No se puede negar que nuestro Libertador, fue un ser humano de extraordinarias cualidades, pero al fin de cuentas un hombre, con un corazón tan inmenso y profundos sentimientos para amar.
La vida de Bolívar tiene matices, tonos, visos, aspectos, rostros tan variados, tan distintos, tan particulares, tan extraños, que no hay paso en su existencia que no provoque estudiarlo, analizarlo, porque de cada huella de sus pisadas surge un valor, una lección, una luz: culto a la verdad, respeto a la ley, amor a la justicia, reverencia a la libertad y veneración a la persona humana, con todos sus derechos y deberes.
Cada discurso, proclama, conferencia, aviso, decreto, carta, eran ecos sonoros que conmovían a los sabios, herían a los traficantes de la justicia, acribillaban a los rebeldes, dirigían a los intelectuales y amotinaban a los mediocres.
Bolívar atravesaba todas las tempestades contra sus obras, contra su pluma, contra su palabra, con la inmutabilidad de la moral que enseñaba, con la firmeza de la justicia que exponía, con la entereza de la verdad que proclamaba, con el sabor y la alegría de la libertad que predicaba.
Criollo ecuménico, americano universal, Bolívar es el más grande de los nacidos de los hombres. Hizo de su existencia un friso delirante. Clásico y romántico, ávido y sobrio, suave y terrible, es el desmesurado, el sin medida. Su hazaña vital se desborda sobre América como un Amazonas del espíritu de la biología. De pie sobre su siglo tenía una mano sobre el corcel alado del futuro. Se asomó a los espacios abiertos del vaticinio.
Bolívar amó la naturaleza. Esa misma naturaleza en la que los hombres alimentan sus pasiones, siembran el odio, viven con riesgo la hermosura o lo fatal. La naturaleza donde se incuban el amor y la muerte, la naturaleza de su país que él reencuentra en sus viajes a otras geografías.

#####

■ POR HACER ■
1 > Enumera las seis formas de expresión de Bolívar que el fragmento sobre Bolívar llama "ecos sonoros".
2 > Prosigue el fragmento sobre Bolívar a partir de su última oración, con uno o dos párrafos en el mismo tono.

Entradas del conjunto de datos
#####

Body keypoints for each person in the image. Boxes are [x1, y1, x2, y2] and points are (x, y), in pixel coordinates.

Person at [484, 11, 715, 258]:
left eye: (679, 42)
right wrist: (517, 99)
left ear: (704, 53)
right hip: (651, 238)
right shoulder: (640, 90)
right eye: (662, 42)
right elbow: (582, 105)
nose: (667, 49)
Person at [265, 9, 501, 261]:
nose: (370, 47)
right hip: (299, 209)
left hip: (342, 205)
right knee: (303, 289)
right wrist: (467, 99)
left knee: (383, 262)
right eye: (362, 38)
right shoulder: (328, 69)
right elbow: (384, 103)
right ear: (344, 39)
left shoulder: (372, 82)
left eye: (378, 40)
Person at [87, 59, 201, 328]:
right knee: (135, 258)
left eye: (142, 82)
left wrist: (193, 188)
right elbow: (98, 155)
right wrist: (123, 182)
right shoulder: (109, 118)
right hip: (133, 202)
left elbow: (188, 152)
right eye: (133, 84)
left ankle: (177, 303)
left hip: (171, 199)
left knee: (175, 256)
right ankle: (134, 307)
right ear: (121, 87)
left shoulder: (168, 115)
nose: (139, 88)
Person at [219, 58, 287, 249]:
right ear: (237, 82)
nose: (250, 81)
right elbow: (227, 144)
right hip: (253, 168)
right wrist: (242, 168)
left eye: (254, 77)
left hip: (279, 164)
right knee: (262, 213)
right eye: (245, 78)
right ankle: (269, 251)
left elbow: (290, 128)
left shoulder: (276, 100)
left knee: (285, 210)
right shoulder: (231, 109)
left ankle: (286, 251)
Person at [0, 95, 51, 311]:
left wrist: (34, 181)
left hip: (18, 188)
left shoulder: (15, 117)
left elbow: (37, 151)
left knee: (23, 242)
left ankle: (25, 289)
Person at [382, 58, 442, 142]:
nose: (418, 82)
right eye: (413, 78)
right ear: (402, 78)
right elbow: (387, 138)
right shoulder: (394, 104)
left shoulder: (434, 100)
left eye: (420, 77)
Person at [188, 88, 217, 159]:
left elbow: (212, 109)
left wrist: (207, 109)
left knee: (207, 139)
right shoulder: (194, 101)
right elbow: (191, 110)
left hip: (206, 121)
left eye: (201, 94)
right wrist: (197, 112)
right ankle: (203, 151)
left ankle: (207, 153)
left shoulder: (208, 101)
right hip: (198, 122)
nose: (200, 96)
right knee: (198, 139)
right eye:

#####

■ RESPUESTAS POR TAREA ■
1 > Discurso, proclama, conferencia, aviso, decreto y carta.

2 >
Bolívar empapó estas tierras de historia, de cultura y de porvenir, las dotó de sentido y profundidad. Era tan sólo nuestra América, antes de su advenimiento, una delirante geografía, un fabuloso territorio habitado por patéticos hombres indo-españoles que confusamente aspiraban a alzar su cabeza sobre el nivel de la historia. Si Cristóbal Colón completó la redondez geográfica del mundo, Bolívar completó su redondez histórica y espiritual. América nace armada y resplandeciente de su pecho como Minerva de la mente de Júpiter. Por eso las ideas y los vaticinios del Libertador parecen llamarnos desde el fondo del siglo XIX como un angustioso clamoreo de campanas hundidas en el mar: piden la presencia de una heroica generación americana que las eleve a la luz vigente, a cénit de cultura, a vértice de historia.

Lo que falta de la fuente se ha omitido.